У каждого языка есть свой мир, свои психологические рамки, в которых время течет по-разному, в которых пространство расширяется и сужается по-своему, есть свои принципы социального общения, и все это определяет стиль. Стиль как принцип социальной памяти, узнавания и общения. Это самое непереводимое начало ознакомления с миром и с социумом. И этот стиль, как мне кажется, у каждого образуется в том языке, в котором осуществляется тихое, внутреннее мышление, там, где звук еще не родился. Самое лестное — освоить двойной, второй стиль, второй язык тихого внутреннего мышления. Этого я точно не приобрел и, следовательно, мой третий глаз обманчив, и мой стиль искусствен и до известной степени обусловлен divertissement’ом, если даже не ребяческой проказой. И пророчество остается немым, и блеск изумления скрывает мыслящую глубину.

Однако, если мой третий глаз обманчив и игрив, все равно увиденный мир, даже в его искусственности, имеет статус свидетельства. Этот второй мир осознан и создан в соучастии с родными глазами. Здесь и лежит уникальность, неповторимость свидетельства при всех погрешностях его передачи. Это — голос, порыв, плач и смех, и, уверяю вас, он вполне искренен.

Мне очень любопытно: как выглядит, как звучит, как дышит мой текст в восприятии русского читателя. Это, увы, для меня остается тайной. Этому и третий глаз и третье ухо не поможет. Это я и уже не я... А почему вообще итальянцу рассказывать, писать о себе, об Италии на другом языке? Что за автореклама... Что он продавать собирается? Вот я сижу в аэропорту во Флоренции, осматриваюсь... Предлагают глянцевый журнал “Сноб” или “Озноб” за семь евро. Чуть дальше русская девушка, худощавая блондинка, торчит у лавочки, где русским, новым и старым, предлагают духи Cavalli и вина того же Cavalli. Подхожу...

“Девушка, а дегустация бесплатная?”

“Только для русских гостей...”

Вот почему итальянцу... вдруг...

Конечно, шучу, а все равно, быть может, объяснение в шутливом размышлении одного героя неизданной повести:

“Тем более писать на родном языке неинтересно... Слова возникают отовсюду, давят, душат, не дают дышать, отсюда — многословие, а когда пишешь на иностранном языке, то делаешь все возможное и невозможное, чтобы определить наиболее существенное, основное, отсюда — любимое мною немногословие, прекрасная ясность!”

Конечно, это и есть упрощение, обеднение, давление барочного витализма, но оставим этот третий глаз без очков, пусть он все видит упрощенно, деформированно: не знаю, красота ли спасет мир, но по крайней мере пусть радостная легкость будет скромно его лелеять.

 

Тимур Кибиров

Я поздравляю свой любимый журнал со славным юбилеем и желаю ему долгих и плодотворных лет жизни. Я думаю, к этим поздравлениям и пожеланиям готовы присоединиться тысячи благодарных читателей, а может быть, и миллионы.

Спасибо огромное тем, кто так высоко оценил мою прозаическую пробу пера, и спасибо тем, благодаря кому мой роман увидел свет, в первую очередь Ольге Васильевне Труновой.

....

● **ЗАДАНИЕ**
Дайте продолжение предложенного текста, начав сразу после его последнего предложения. Записи здесь никакой роли не играют.

● **ИСХОДНЫЕ ДАННЫЕ**
....

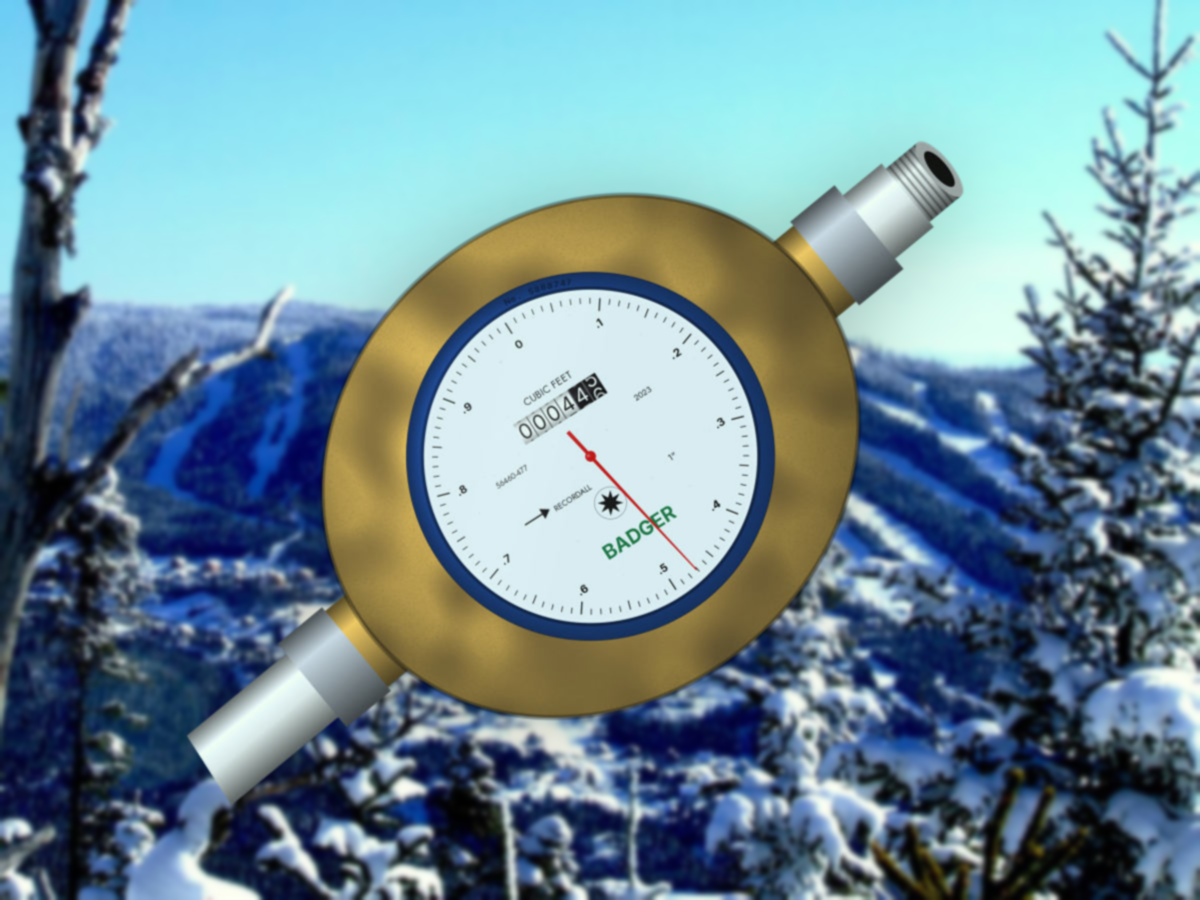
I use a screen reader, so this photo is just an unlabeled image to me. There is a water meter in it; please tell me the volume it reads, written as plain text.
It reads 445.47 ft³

....

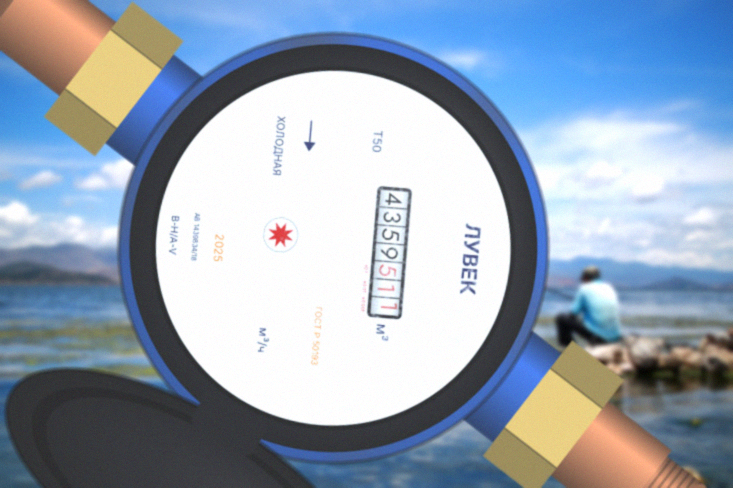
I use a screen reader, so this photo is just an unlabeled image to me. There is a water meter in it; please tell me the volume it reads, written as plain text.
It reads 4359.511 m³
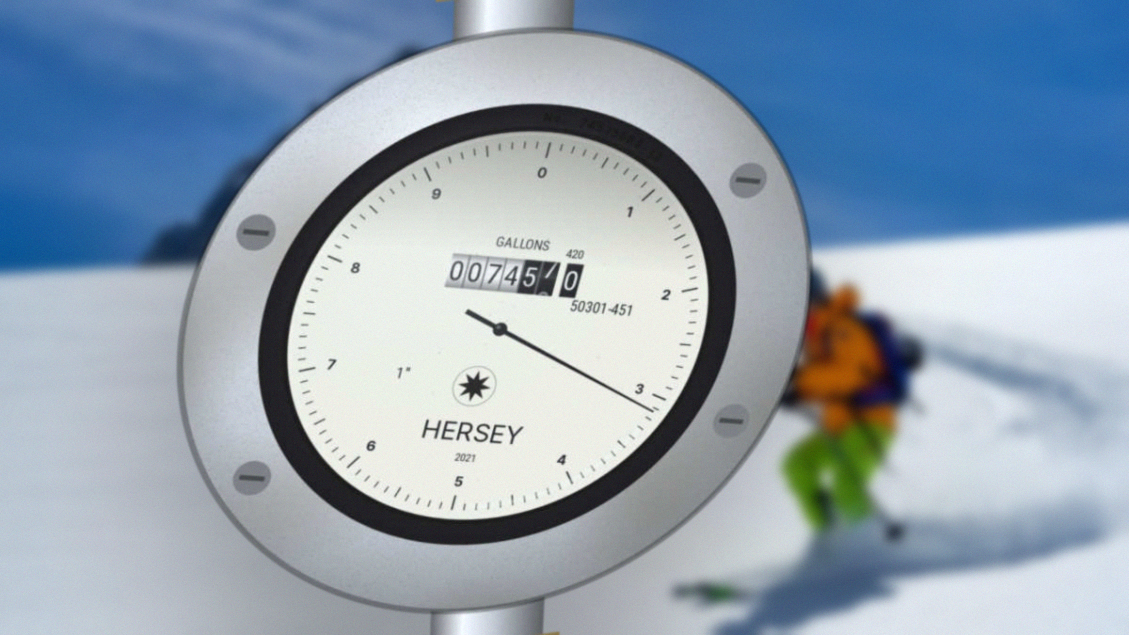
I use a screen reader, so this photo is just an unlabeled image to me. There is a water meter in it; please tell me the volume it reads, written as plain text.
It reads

....

● **РЕЗУЛЬТАТ**
Я знаю, что каждый удостоившийся такой премии обязан произнести речь. Но я этого делать не буду, поскольку этим жанром совершенно не владею и не хочу срамиться и испытывать терпение почтенного собрания. Вместо этого я прочту стихотворение, которое настолько декларативно, что может рассматриваться как мое литературное credo. Тем более что это один из немногих моих текстов, которые в “Знамени” не публиковались.

С необщим выраженьем рожи
Я скромно кланяюсь прохожим.
Но сложное понятней им.
А мы... ничем мы не блестим.

Понятней сложное, приятней
Им площадная новизна,
Ребяческая крутизна
И велемудрая невнятность.
Cие опять прельщает их.
А мы-ста будем из простых.

Мораль из моды вышла ныне,
А православие вошло,
Уж так вошло, что все едино —
Писать об этом западло.
Пристойней славить смерть и зло.

Не зло — так боль, не смерть — так блядство
Пристойней и прикольней петь.
Пристойней тайное злорадство,
Что нам Врага не одолеть
И что исчезнул, как туман,
Нас возвышающий обман.
А низких истин — тьмы и тьмы,
И вечно царствие Чумы.

Всего ж пристойней и приличней
Варраву выбрать навсегда,
Ведь он гораздо симпатичней
Малопристойного Христа!..

Но романтический поэт,
Безумец, подрывает снова
Благопристойности основы,
Клеймит он снова хладный свет!
Noblesse oblige и volens-nolens,
Такая уж досталась доля,
Такой закон поэту дан —
Он эпатирует мещан
Враждебным словом отрицанья,
Не принимая во вниманье,
Пропал он нынче или пан!

Вот почему нравоученья
И катехизиса азы
Во вдохновенном исступленье
Лепечет грешный мой язык.

Дрожа в нервическом припадке,
Я вопию, что все в порядке,
Что смысл и выход все же есть
Из безнадежных общих мест,
Что дважды два еще четыре,
Пою я городу и миру!

Есть упоение в говне,
В нытье со страхом и упреком.
Но в этом я не вижу проку
И это не по вкусу мне.
И спорить о подобных вкусах
Готов я до потери пульса!

(Неточность рифмы знаменует,
Что автор не шутя психует
И сознает, насколько он
Атавистичен и смешон).

Что ж, веселитесь... Стих железный,
Облитый злобой... bla-bla-bla...
В надежде славы и добра
Мне с вами склочничать невместно.

И пусть умру я под забором,
Как Блок велел мне умирать,
Но петь не стану в этом хоре,
Под эту дудку танцевать.

Грешно мне было б. Не велит
Мне Богородица такого.
К тому же — пусть Она простит —
Мне скучно, бес, пуститься снова
В пучину юношеских врак,
В унылый пубертатный мрак.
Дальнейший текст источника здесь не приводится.